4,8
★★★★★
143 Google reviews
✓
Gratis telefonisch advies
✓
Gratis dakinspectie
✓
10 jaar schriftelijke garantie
-.-.-
Every line containing the string "Gratis" is required; copy each such line from the data.

Gratis telefonisch advies
Gratis dakinspectie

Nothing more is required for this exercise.